Im Fokus: Die Kirchenruine als Motivikone
Auffallend häufig zeigen Zeitungen, Postkarten, Fotobücher und auch Nachrichtenfilme aus dem Ersten Weltkrieg Bilder von Kirchenruinen. Vor allem an der Westfront erlitten zahlreiche Kirchen durch Artilleriebeschuss gravierende Schäden bis hin zur Totalzerstörung, darunter etwa die gotische Sint-Niklaas-Kirche im belgischen Diksmuide oder die berühmte Kathedrale von Reims. Ganz ähnliche Bilder solcher Zerstörungen kursierten bereits von den ersten Kriegswochen an in großer Zahl und ließen die Kirchenruine zu einer Motiv-Ikone werden, die zeitgenössische wie auch spätere Vorstellungswelten vom Ersten Weltkrieg nachhaltig prägen sollte.
In den damaligen Gesellschaften Europas, für die das Christentum und seine Institutionen noch eine weitaus bedeutendere Rolle spielte als zu späteren Zeiten, entfalteten solche Bilder eine starke Wirkung. Propaganda-Strategen der kriegsbeteiligten Länder suchten diese Wirkung vor allem für Mobilisierungszwecke zu nutzen. So verbreiteten die Entente-Mächte Aufnahmen von Kirchenruinen weitläufig, um die Bevölkerung von der Notwendigkeit des Weiterkämpfens zu überzeugen und gegenüber dem neutralen Ausland die Kriegführung des Feindes als barbarisch zu brandmarken.

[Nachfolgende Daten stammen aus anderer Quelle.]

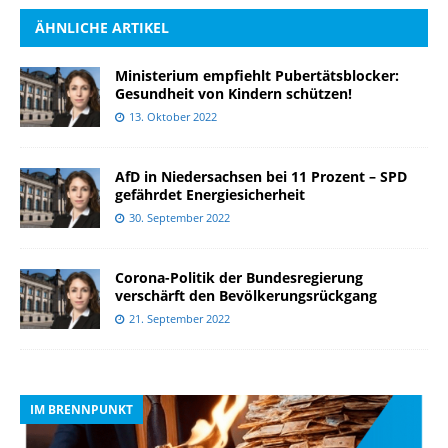
ÄHNLICHE ARTIKEL
Ministerium empfiehlt Pubertätsblocker:
Gesundheit von Kindern schützen!
13. Oktober 2022
AfD in Niedersachsen bei 11 Prozent – SPD
gefährdet Energiesicherheit
30. September 2022
Corona-Politik der Bundesregierung
verschärft den Bevölkerungsrückgang
21. September 2022
IM BRENNPUNKT
I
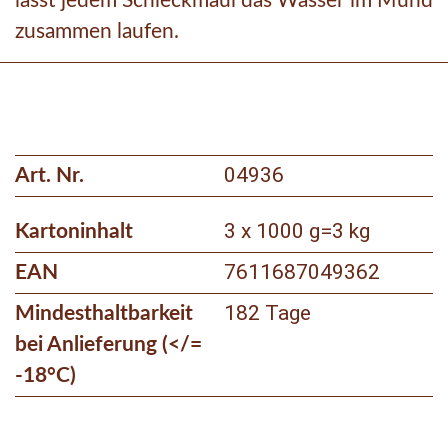
lässt jedem Schleckmaul das Wasser im Mund
zusammen laufen.
04936
Art. Nr.
3 x 1000 g
=
3 kg
Kartoninhalt
7611687049362
EAN
182 Tage
Mindesthaltbarkeit
bei Anlieferung (</=
-18°C)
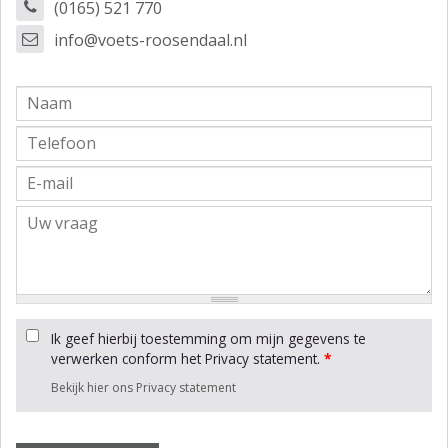
(0165) 521 770
info@voets-roosendaal.nl
Ik geef hierbij toestemming om mijn gegevens te
verwerken conform het Privacy statement.
*
Bekijk hier ons Privacy statement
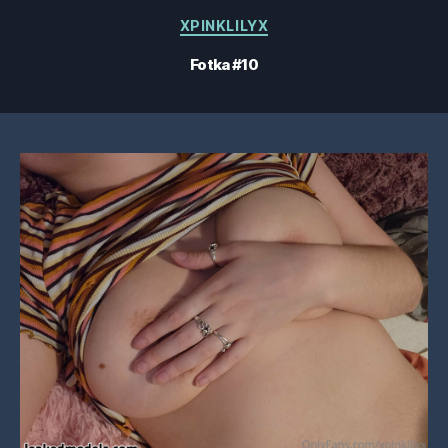
Kategorie
XPINKLILYX
Fotka #10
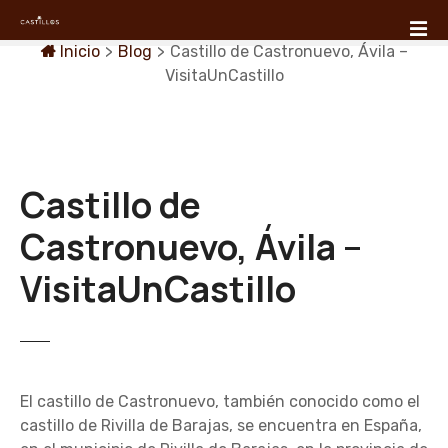
S
a
Inicio
>
Blog
>
Castillo de Castronuevo, Ávila –
l
VisitaUnCastillo
t
a
r
a
l
Castillo de
c
o
Castronuevo, Ávila –
n
VisitaUnCastillo
t
e
n
i
d
o
El castillo de Castronuevo, también conocido como el
castillo de Rivilla de Barajas, se encuentra en España,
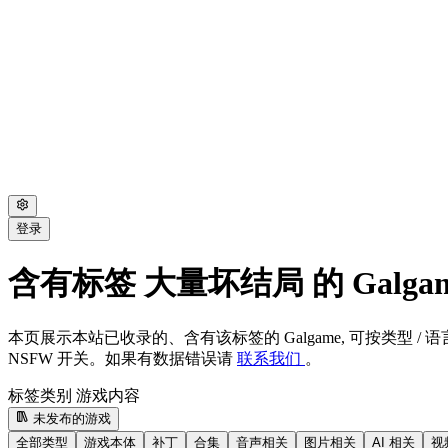
登录
含有标签 大量坏结局 的 Galga
本页展示本站已收录的、含有该标签的 Galgame, 可按类型 / 语言
NSFW 开关。如果有数据错误请
联系我们
。
标签类别
游戏内容
未发布的游戏
全部类型
游戏本体
补丁
合集
音声相关
图片相关
AI 相关
视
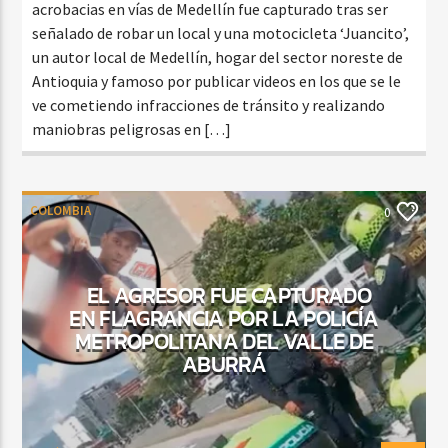
acrobacias en vías de Medellín fue capturado tras ser
señalado de robar un local y una motocicleta ‘Juancito’,
un autor local de Medellín, hogar del sector noreste de
Antioquia y famoso por publicar videos en los que se le
ve cometiendo infracciones de tránsito y realizando
maniobras peligrosas en […]
COLOMBIA
0
EL AGRESOR FUE CAPTURADO
EN FLAGRANCIA POR LA POLICÍA
METROPOLITANA DEL VALLE DE
ABURRÁ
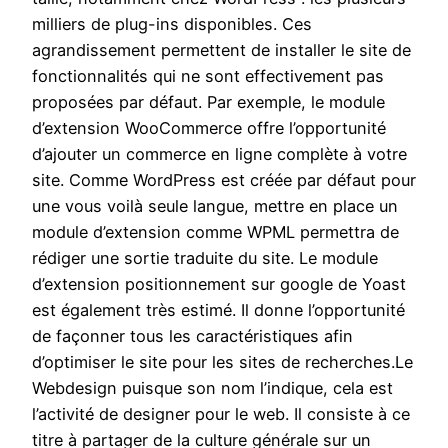
milliers de plug-ins disponibles. Ces
agrandissement permettent de installer le site de
fonctionnalités qui ne sont effectivement pas
proposées par défaut. Par exemple, le module
d’extension WooCommerce offre l’opportunité
d’ajouter un commerce en ligne complète à votre
site. Comme WordPress est créée par défaut pour
une vous voilà seule langue, mettre en place un
module d’extension comme WPML permettra de
rédiger une sortie traduite du site. Le module
d’extension positionnement sur google de Yoast
est également très estimé. Il donne l’opportunité
de façonner tous les caractéristiques afin
d’optimiser le site pour les sites de recherches.Le
Webdesign puisque son nom l’indique, cela est
l’activité de designer pour le web. Il consiste à ce
titre à partager de la culture générale sur un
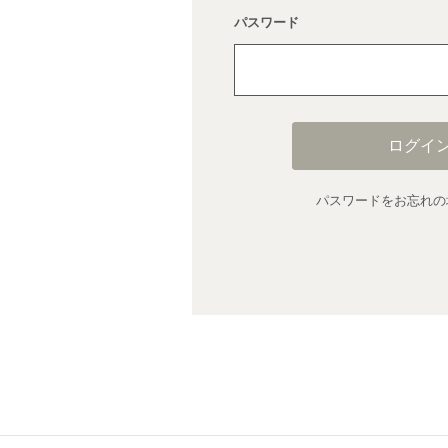
パスワード
ログイ
パスワードをお忘れの場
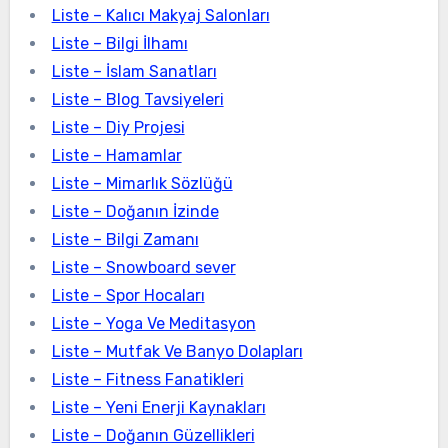
Liste – Kalıcı Makyaj Salonları
Liste – Bilgi İlhamı
Liste – İslam Sanatları
Liste – Blog Tavsiyeleri
Liste – Diy Projesi
Liste – Hamamlar
Liste – Mimarlık Sözlüğü
Liste – Doğanın İzinde
Liste – Bilgi Zamanı
Liste – Snowboard sever
Liste – Spor Hocaları
Liste – Yoga Ve Meditasyon
Liste – Mutfak Ve Banyo Dolapları
Liste – Fitness Fanatikleri
Liste – Yeni Enerji Kaynakları
Liste – Doğanın Güzellikleri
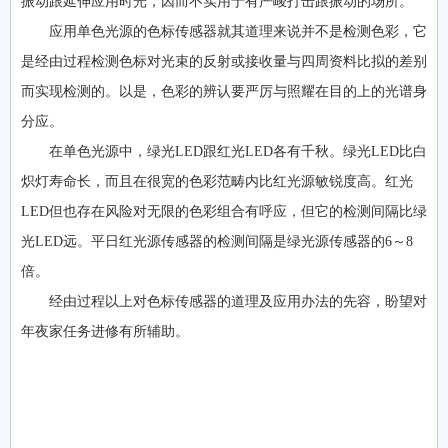
振动跟延伸应用时光，因而不实用于有严峻打击跟振动的场所。
应用单色光源的色标传感器就其道理来说并不是检测色彩，它
是经由过程检测色标对光束的反射或接收量与四周资料比拟的差别
而实现检测的。以是，色彩的辨认要严厉与照耀在目的上的光谱身
分应。
在单色光源中，绿光LED跟红光LED各有千秋。绿光LED比白
炽灯寿命长，而且在很宽的色彩范畴内比红光源敏锐度高。红光
LED但也存在风险对无限的色彩组合有呼应，但它的检测间隔比绿
光LED远。平日红光源传感器的检测间隔是绿光源传感器的6～8
倍。
经由过程以上对色标传感器的道理及应用办法的先容，盼望对
年夜家任务进修有所辅助。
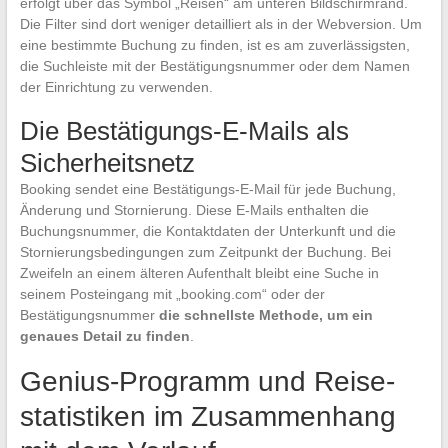
erfolgt über das Symbol „Reisen“ am unteren Bildschirmrand.
Die Filter sind dort weniger detailliert als in der Webversion. Um
eine bestimmte Buchung zu finden, ist es am zuverlässigsten,
die Suchleiste mit der Bestätigungsnummer oder dem Namen
der Einrichtung zu verwenden.
Die Bestätigungs-E-Mails als
Sicherheitsnetz
Booking sendet eine Bestätigungs-E-Mail für jede Buchung,
Änderung und Stornierung. Diese E-Mails enthalten die
Buchungsnummer, die Kontaktdaten der Unterkunft und die
Stornierungsbedingungen zum Zeitpunkt der Buchung. Bei
Zweifeln an einem älteren Aufenthalt bleibt eine Suche in
seinem Posteingang mit „booking.com“ oder der
Bestätigungsnummer
die schnellste Methode, um ein
genaues Detail zu finden
.
Genius-Programm und Reise-
statistiken im Zusammenhang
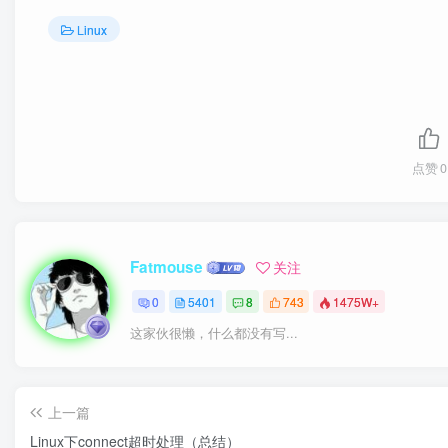
Linux
点赞
0
Fatmouse
关注
0
5401
8
743
1475W+
这家伙很懒，什么都没有写...
上一篇
Linux下connect超时处理（总结）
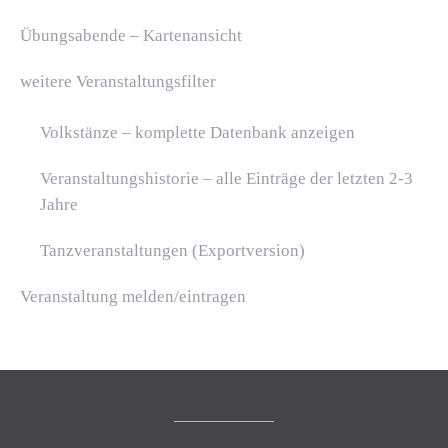
Übungsabende – Kartenansicht
weitere Veranstaltungsfilter
Volkstänze – komplette Datenbank anzeigen
Veranstaltungshistorie – alle Einträge der letzten 2-3
Jahre
Tanzveranstaltungen (Exportversion)
Veranstaltung melden/eintragen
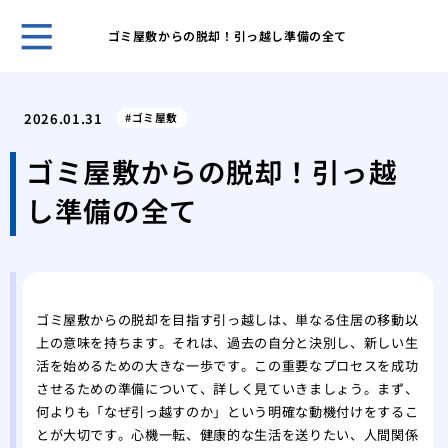
ゴミ屋敷からの脱却！引っ越し準備の全て
古き
塗装
2026.01.31
ゴミ屋敷
「完
外壁
ゴミ屋敷からの脱却！引っ越
理
し準備の全て
屋根
る内
築4
築4
高品
ゴミ屋敷からの脱却を目指す引っ越しは、単なる住居の移動以
上の意味を持ちます。それは、過去の自分と決別し、新しい生
活を始めるための大きな一歩です。この重要なプロセスを成功
させるための準備について、詳しく見ていきましょう。まず、
何よりも「なぜ引っ越すのか」という明確な動機付けをするこ
とが大切です。心機一転、健康的な生活を送りたい、人間関係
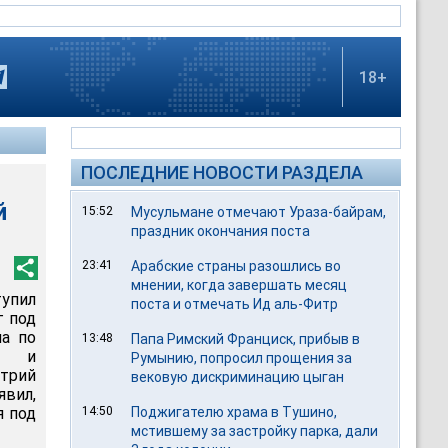
18+
ПОСЛЕДНИЕ НОВОСТИ РАЗДЕЛА
й
15:52
Мусульмане отмечают Ураза-байрам,
праздник окончания поста
23:41
Арабские страны разошлись во
мнении, когда завершать месяц
тупил
поста и отмечать Ид аль-Фитр
г под
ла по
13:48
Папа Римский Франциск, прибыв в
ми и
Румынию, попросил прощения за
трий
вековую дискриминацию цыган
вил,
я под
14:50
Поджигателю храма в Тушино,
мстившему за застройку парка, дали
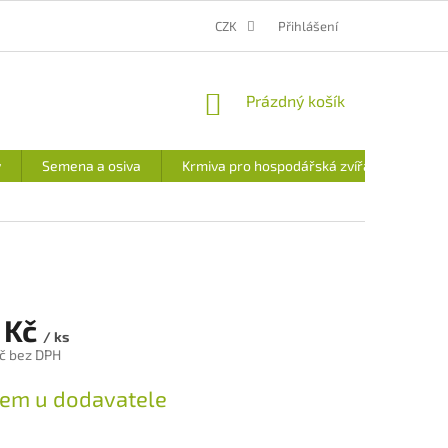
MOJE OBJEDNÁVKA
CENA DOPRAVY A PLATEB
CZK
Přihlášení
VÝDEJNÍ MÍSTO
NÁKUPNÍ
Prázdný košík
KOŠÍK
y
Semena a osiva
Krmiva pro hospodářská zvířata
 Kč
/ ks
č bez DPH
em u dodavatele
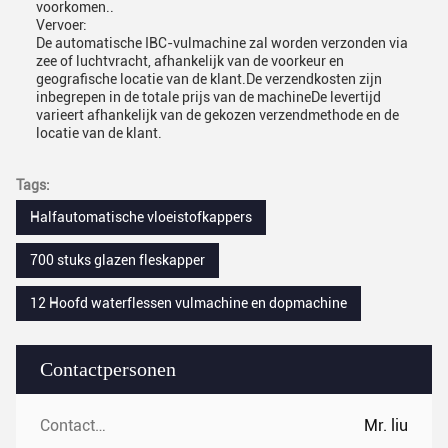
voorkomen..
Vervoer:
De automatische IBC-vulmachine zal worden verzonden via
zee of luchtvracht, afhankelijk van de voorkeur en
geografische locatie van de klant.De verzendkosten zijn
inbegrepen in de totale prijs van de machineDe levertijd
varieert afhankelijk van de gekozen verzendmethode en de
locatie van de klant.
Tags:
Halfautomatische vloeistofkappers
700 stuks glazen fleskapper
12 Hoofd waterflessen vulmachine en dopmachine
Contactpersonen
Contactpersonen:
Mr. liu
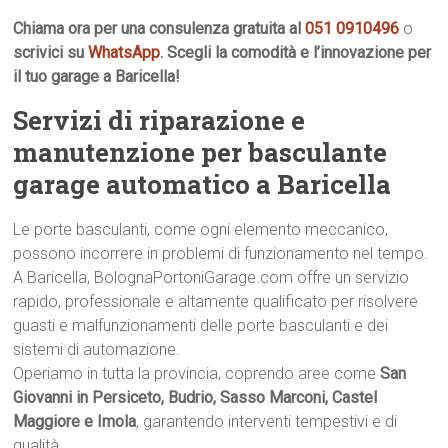
Chiama ora per una consulenza gratuita al
051 0910496
o
scrivici su
WhatsApp
. Scegli la comodità e l’innovazione per
il tuo garage a Baricella!
Servizi di riparazione e
manutenzione per basculante
garage automatico a Baricella
Le porte basculanti, come ogni elemento meccanico,
possono incorrere in problemi di funzionamento nel tempo.
A Baricella, BolognaPortoniGarage.com offre un servizio
rapido, professionale e altamente qualificato per risolvere
guasti e malfunzionamenti delle porte basculanti e dei
sistemi di automazione.
Operiamo in tutta la provincia, coprendo aree come
San
Giovanni in Persiceto, Budrio, Sasso Marconi, Castel
Maggiore e Imola
, garantendo interventi tempestivi e di
qualità.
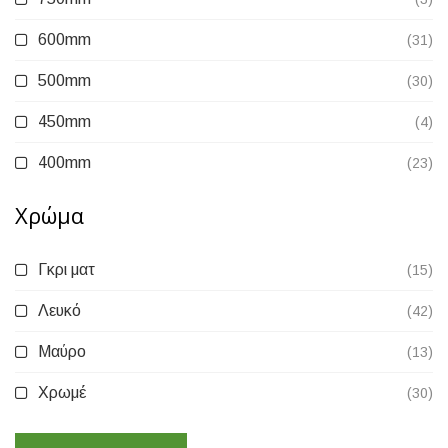
600mm
(31)
500mm
(30)
450mm
(4)
400mm
(23)
Χρώμα
Γκρι ματ
(15)
Λευκό
(42)
Μαύρο
(13)
Χρωμέ
(30)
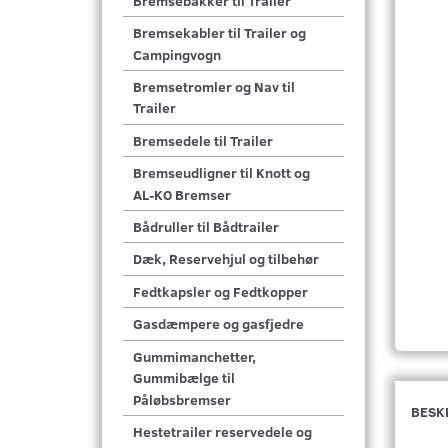
Bremsebakker til Trailer
Bremsekabler til Trailer og
Campingvogn
Bremsetromler og Nav til
Trailer
Bremsedele til Trailer
Bremseudligner til Knott og
AL-KO Bremser
Bådruller til Bådtrailer
Dæk, Reservehjul og tilbehør
Fedtkapsler og Fedtkopper
Gasdæmpere og gasfjedre
Gummimanchetter,
Gummibælge til
Påløbsbremser
BESK
Hestetrailer reservedele og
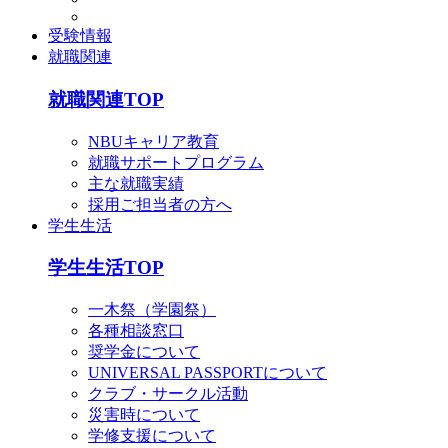
受験情報
就職関連
就職関連TOP
NBUキャリア教育
就職サポートプログラム
主な就職実績
採用ご担当者の方へ
学生生活
学生生活TOP
一木祭（学園祭）
各種相談窓口
奨学金について
UNIVERSAL PASSPORTについて
クラブ・サークル活動
災害時について
学修支援について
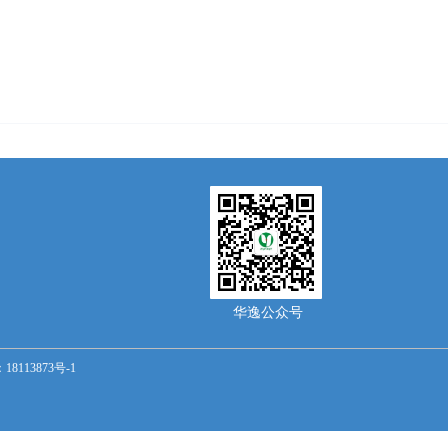
华逸公众号
18113873号-1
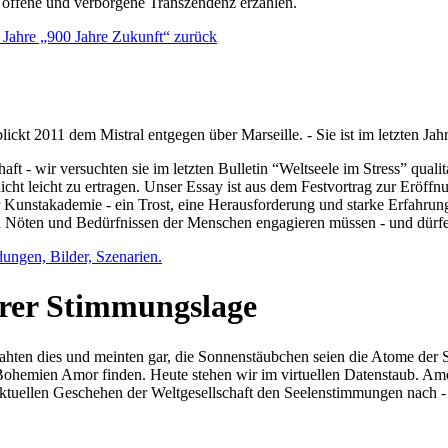
e offene und verborgene Transzendenz erzählen.
0 Jahre „900 Jahre Zukunft“ zurück
lickt 2011 dem Mistral entgegen über Marseille. - Sie ist im letzten J
ft - wir versuchten sie im letzten Bulletin “Weltseele im Stress” qual
nicht leicht zu ertragen. Unser Essay ist aus dem Festvortrag zur Eröf
 Kunstakademie - ein Trost, eine Herausforderung und starke Erfahrun
en Nöten und Bedürfnissen der Menschen engagieren müssen - und dürf
dungen, Bilder, Szenarien.
ihrer Stimmungslage
ejahten dies und meinten gar, die Sonnenstäubchen seien die Atome der
n Bohemien Amor finden. Heute stehen wir im virtuellen Datenstaub. Am
aktuellen Geschehen der Weltgesellschaft den Seelenstimmungen nach - 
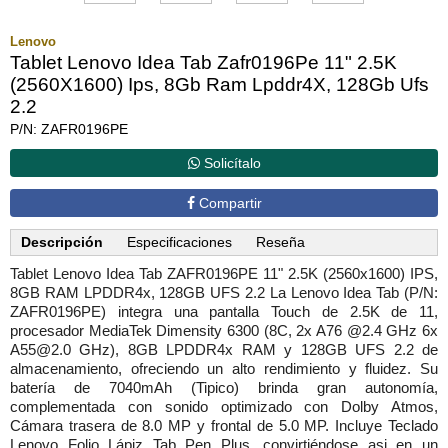
Lenovo
Tablet Lenovo Idea Tab Zafr0196Pe 11" 2.5K
(2560X1600) Ips, 8Gb Ram Lpddr4X, 128Gb Ufs
2.2
P/N: ZAFR0196PE
Solicítalo
Compartir
Descripción
Especificaciones
Reseña
Tablet Lenovo Idea Tab ZAFR0196PE 11" 2.5K (2560x1600) IPS,
8GB RAM LPDDR4x, 128GB UFS 2.2 La Lenovo Idea Tab (P/N:
ZAFR0196PE) integra una pantalla Touch de 2.5K de 11,
procesador MediaTek Dimensity 6300 (8C, 2x A76 @2.4 GHz 6x
A55@2.0 GHz), 8GB LPDDR4x RAM y 128GB UFS 2.2 de
almacenamiento, ofreciendo un alto rendimiento y fluidez. Su
batería de 7040mAh (Tipico) brinda gran autonomía,
complementada con sonido optimizado con Dolby Atmos,
Cámara trasera de 8.0 MP y frontal de 5.0 MP. Incluye Teclado
Lenovo Folio Lápiz Tab Pen Plus, convirtiéndose asi en un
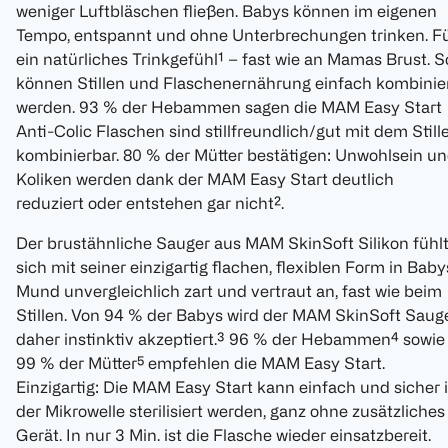
weniger Luftbläschen fließen. Babys können im eigenen
Tempo, entspannt und ohne Unterbrechungen trinken. F
ein natürliches Trinkgefühl¹ – fast wie an Mamas Brust. S
können Stillen und Flaschenernährung einfach kombinie
werden. 93 % der Hebammen sagen die MAM Easy Start
Anti-Colic Flaschen sind stillfreundlich/gut mit dem Still
kombinierbar. 80 % der Mütter bestätigen: Unwohlsein u
Koliken werden dank der MAM Easy Start deutlich
reduziert oder entstehen gar nicht².
Der brustähnliche Sauger aus MAM SkinSoft Silikon fühl
sich mit seiner einzigartig flachen, flexiblen Form in Baby
Mund unvergleichlich zart und vertraut an, fast wie beim
Stillen. Von 94 % der Babys wird der MAM SkinSoft Saug
daher instinktiv akzeptiert.³ 96 % der Hebammen⁴ sowie
99 % der Mütter⁵ empfehlen die MAM Easy Start.
Einzigartig: Die MAM Easy Start kann einfach und sicher 
der Mikrowelle sterilisiert werden, ganz ohne zusätzliches
Gerät. In nur 3 Min. ist die Flasche wieder einsatzbereit.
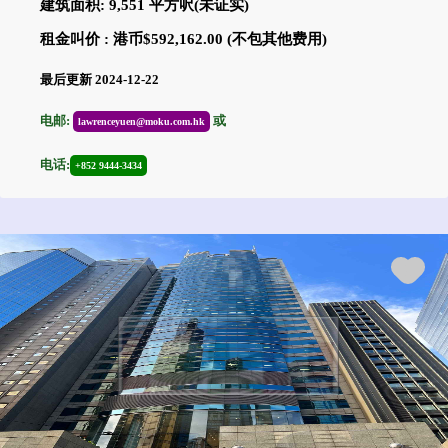
建筑面积: 9,551 平方呎(未证实)
租金叫价 : 港币$592,162.00 (不包其他费用)
最后更新 2024-12-22
电邮:
或
lawrenceyuen@moku.com.hk
电话:
+852 9444-3434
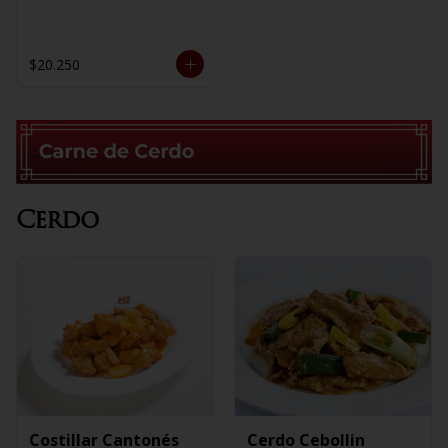
$20.250
Cerdo
Costillar Cantonés
Cerdo Cebollin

Die deutsche Propaganda konnte diese Strategie nicht ohne Weiteres übernehmen, da überwiegend französische und belgische Kirchen dem Krieg zum Opfer fielen. Deutsche Filmnachrichten vermittelten dem Publikum daher häufig in Zwischentiteln, dass der Feind für die gezeigten Zerstörungen verantwortlich sei – entweder, weil er bei Rückeroberungsversuchen eigene Städte unter Beschuss nehme, oder aber, weil er Kirchen für militärische Zwecke missbrauche. Bereits 1914 wies der Generalstab Kamera-Operateure an, in den besetzten Gebieten systematisch Aufnahmen zu drehen, die sich für solche Darstellungen verwenden ließen.